Exercise:
In the records below, retype every line from the one containing "collection date as typed: 27 May 1938" through the last line of the records, changing nothing.

Extracted records
________________________

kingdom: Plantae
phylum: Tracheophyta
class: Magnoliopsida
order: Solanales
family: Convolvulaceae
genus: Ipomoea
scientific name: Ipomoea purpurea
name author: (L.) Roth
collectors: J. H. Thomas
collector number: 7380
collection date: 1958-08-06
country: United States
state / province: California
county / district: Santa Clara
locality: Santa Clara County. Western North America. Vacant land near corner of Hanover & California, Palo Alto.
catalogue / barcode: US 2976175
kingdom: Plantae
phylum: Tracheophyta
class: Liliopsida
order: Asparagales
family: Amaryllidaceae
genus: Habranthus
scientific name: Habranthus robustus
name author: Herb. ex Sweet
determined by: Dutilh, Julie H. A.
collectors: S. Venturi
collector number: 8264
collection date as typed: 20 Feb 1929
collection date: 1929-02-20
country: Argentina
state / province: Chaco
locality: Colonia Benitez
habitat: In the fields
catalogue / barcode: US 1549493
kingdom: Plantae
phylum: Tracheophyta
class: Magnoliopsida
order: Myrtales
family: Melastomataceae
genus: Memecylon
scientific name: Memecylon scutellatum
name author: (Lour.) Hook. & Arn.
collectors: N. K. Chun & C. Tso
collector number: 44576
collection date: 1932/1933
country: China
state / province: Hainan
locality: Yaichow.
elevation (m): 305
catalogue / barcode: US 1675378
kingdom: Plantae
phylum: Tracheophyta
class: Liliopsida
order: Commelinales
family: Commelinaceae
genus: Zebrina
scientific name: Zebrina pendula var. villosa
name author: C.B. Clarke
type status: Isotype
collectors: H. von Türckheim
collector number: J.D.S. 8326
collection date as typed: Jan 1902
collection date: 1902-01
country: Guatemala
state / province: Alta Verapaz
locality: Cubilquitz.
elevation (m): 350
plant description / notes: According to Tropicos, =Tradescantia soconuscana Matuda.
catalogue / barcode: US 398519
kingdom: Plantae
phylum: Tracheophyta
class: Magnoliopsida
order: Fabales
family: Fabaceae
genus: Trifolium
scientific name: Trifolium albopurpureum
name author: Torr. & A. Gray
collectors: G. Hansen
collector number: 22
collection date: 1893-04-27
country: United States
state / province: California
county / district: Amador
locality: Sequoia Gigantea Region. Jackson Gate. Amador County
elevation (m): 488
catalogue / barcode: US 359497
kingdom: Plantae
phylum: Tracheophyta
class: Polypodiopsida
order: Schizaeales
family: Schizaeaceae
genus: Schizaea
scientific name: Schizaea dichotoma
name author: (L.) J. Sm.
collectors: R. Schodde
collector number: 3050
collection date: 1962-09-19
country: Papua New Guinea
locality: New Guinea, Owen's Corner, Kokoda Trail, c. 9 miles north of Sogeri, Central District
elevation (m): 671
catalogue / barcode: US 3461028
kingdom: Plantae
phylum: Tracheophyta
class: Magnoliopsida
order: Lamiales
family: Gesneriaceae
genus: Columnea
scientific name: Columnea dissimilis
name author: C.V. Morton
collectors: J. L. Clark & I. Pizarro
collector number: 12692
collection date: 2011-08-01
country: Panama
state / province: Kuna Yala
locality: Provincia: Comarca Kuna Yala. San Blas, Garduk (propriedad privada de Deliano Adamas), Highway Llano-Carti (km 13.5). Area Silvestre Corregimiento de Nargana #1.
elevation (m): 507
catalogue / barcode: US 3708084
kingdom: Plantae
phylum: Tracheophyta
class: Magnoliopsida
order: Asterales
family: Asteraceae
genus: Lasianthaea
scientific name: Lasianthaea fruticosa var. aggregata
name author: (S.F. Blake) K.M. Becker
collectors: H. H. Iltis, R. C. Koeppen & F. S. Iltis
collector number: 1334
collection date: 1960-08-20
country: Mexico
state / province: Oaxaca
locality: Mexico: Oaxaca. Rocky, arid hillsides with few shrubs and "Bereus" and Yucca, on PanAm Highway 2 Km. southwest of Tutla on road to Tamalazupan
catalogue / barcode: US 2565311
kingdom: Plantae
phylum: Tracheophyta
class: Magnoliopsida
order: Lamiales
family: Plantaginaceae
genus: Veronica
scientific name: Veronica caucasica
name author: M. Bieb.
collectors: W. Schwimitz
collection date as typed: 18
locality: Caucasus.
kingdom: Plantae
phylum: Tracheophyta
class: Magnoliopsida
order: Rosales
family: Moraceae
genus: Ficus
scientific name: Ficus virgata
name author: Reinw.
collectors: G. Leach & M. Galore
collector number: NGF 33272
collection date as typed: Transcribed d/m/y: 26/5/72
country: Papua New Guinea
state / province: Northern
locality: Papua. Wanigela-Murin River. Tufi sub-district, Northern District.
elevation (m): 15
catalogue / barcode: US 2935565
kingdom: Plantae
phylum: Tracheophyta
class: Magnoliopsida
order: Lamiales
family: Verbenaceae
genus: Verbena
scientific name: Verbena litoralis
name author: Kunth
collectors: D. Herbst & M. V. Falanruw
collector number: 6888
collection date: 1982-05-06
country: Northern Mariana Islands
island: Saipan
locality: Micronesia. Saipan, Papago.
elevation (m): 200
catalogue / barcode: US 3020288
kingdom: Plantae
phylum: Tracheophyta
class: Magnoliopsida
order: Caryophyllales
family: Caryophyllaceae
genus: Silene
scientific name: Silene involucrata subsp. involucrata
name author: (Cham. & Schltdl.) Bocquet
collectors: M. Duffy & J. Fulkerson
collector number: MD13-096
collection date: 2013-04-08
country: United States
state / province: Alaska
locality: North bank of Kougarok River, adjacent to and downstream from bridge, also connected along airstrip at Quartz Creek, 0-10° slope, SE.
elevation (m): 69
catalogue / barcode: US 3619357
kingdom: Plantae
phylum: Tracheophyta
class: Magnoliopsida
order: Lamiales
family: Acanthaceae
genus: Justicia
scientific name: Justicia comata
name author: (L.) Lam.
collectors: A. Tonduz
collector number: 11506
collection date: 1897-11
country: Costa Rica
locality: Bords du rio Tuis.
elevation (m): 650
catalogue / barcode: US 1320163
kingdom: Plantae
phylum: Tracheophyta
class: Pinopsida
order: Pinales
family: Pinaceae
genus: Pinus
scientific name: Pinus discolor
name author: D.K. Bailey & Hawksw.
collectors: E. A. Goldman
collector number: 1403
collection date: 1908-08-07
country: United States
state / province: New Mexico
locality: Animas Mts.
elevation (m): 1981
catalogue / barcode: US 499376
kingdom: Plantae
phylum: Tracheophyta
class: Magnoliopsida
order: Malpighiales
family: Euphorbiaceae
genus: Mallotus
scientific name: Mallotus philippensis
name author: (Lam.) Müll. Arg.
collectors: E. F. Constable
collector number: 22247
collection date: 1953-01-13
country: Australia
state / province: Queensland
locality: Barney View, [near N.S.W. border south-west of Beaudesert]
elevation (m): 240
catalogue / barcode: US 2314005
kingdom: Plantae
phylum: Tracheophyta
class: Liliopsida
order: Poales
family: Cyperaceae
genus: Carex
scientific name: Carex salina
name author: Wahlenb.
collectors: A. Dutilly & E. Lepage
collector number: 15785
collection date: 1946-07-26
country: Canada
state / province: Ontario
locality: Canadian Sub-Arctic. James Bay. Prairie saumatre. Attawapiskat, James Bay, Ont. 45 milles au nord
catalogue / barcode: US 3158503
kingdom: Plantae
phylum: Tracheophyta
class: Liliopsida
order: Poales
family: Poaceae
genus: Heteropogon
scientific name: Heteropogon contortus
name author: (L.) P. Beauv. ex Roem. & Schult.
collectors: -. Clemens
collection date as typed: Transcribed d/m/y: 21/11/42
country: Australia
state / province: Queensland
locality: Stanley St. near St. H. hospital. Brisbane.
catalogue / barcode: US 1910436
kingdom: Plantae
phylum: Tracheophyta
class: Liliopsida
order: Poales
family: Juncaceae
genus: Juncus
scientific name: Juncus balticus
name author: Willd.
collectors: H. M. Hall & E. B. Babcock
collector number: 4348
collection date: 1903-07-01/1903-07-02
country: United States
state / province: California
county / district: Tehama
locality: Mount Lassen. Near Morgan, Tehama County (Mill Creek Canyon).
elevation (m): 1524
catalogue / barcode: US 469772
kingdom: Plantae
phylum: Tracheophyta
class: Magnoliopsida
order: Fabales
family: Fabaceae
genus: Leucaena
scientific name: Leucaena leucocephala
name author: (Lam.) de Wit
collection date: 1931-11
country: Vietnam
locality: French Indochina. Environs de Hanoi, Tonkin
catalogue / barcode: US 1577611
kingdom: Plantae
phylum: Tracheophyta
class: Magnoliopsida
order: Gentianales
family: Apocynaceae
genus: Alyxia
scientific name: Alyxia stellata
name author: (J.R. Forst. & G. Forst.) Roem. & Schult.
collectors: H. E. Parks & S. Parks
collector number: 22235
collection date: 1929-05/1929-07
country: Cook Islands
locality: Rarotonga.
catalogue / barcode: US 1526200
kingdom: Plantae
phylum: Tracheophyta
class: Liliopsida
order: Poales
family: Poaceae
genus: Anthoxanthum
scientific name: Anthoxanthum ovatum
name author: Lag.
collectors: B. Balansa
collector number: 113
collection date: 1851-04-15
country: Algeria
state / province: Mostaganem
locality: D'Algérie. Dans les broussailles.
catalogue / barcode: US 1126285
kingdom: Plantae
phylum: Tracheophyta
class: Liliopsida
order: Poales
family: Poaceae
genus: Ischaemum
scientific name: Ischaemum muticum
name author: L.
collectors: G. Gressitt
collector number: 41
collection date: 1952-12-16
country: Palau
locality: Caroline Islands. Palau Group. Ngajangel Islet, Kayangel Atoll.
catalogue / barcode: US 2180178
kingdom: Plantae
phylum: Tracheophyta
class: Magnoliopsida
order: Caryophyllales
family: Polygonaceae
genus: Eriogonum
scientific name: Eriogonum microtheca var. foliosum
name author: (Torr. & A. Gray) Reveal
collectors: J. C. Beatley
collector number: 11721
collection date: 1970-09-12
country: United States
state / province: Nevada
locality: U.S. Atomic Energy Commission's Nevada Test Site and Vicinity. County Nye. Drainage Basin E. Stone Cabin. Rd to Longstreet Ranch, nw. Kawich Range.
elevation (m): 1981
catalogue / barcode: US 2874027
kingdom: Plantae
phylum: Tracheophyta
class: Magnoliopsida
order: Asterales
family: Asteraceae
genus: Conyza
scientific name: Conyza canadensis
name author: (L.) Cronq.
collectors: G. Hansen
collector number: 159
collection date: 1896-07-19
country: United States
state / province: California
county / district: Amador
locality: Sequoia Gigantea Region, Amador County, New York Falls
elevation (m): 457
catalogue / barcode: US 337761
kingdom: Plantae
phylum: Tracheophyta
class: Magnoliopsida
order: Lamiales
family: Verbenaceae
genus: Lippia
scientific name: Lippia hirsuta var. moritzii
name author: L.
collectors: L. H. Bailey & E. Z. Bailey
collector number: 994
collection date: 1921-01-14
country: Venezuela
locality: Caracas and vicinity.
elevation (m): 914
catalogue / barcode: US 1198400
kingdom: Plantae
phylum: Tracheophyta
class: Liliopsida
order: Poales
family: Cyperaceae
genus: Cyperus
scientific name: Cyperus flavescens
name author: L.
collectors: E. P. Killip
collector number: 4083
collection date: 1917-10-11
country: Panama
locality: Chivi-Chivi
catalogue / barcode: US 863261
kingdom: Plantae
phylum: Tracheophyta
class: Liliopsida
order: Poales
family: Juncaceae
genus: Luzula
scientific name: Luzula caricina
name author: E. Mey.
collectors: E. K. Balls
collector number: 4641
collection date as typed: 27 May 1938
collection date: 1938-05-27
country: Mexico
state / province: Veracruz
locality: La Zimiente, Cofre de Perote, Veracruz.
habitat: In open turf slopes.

________________________

Task answer:
collection date as typed: 27 May 1938
collection date: 1938-05-27
country: Mexico
state / province: Veracruz
locality: La Zimiente, Cofre de Perote, Veracruz.
habitat: In open turf slopes.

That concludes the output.